Your task: Write out, as a numbered list with blank lines omitted, the lines from the start of the material through the line containing "Identify the document".

+ + + + + + +

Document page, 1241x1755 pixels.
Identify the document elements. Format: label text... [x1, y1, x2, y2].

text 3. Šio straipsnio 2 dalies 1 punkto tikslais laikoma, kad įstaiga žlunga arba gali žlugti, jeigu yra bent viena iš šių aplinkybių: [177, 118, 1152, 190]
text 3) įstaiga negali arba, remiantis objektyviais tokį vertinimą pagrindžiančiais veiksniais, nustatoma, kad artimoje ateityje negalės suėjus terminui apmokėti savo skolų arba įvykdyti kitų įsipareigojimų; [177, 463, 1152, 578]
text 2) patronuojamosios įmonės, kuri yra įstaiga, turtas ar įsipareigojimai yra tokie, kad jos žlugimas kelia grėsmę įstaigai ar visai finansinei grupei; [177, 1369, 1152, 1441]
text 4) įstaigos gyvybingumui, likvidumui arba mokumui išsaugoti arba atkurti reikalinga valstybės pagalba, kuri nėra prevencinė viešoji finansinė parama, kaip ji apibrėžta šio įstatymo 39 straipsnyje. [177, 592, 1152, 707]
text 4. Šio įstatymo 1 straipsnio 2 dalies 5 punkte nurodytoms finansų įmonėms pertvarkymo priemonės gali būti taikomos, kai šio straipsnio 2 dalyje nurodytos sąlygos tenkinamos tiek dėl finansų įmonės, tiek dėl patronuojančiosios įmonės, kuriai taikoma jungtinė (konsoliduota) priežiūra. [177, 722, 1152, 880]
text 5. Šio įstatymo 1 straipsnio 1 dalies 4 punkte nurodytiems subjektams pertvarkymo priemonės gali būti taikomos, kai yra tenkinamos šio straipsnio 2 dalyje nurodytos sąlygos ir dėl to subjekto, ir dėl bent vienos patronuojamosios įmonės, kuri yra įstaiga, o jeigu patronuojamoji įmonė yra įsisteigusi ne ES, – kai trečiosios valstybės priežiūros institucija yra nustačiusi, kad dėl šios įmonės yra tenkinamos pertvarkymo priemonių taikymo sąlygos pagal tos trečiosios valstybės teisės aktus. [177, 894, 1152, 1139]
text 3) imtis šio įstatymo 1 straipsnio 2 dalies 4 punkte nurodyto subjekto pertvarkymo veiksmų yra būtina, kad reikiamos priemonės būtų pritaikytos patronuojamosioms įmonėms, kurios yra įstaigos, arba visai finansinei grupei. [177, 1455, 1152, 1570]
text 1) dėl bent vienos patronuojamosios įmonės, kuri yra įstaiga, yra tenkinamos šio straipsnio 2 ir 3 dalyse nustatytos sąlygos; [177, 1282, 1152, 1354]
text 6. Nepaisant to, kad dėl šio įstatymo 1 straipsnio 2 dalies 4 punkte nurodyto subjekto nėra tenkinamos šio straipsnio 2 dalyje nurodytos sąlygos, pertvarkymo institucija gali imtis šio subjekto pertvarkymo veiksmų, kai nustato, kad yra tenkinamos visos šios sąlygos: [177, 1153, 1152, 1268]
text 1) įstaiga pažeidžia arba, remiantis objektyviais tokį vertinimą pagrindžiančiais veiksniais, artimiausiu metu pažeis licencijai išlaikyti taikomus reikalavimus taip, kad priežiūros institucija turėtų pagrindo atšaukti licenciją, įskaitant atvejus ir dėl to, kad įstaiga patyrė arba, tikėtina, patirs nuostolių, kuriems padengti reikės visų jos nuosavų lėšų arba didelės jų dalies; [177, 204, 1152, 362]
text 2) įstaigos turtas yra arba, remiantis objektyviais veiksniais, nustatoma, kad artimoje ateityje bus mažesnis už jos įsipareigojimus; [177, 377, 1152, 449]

+ + + + + + +

Task solution:
1. Document page, 1241x1755 pixels.
2. Identify the document elements. Format: label text... [x1, y1, x2, y2].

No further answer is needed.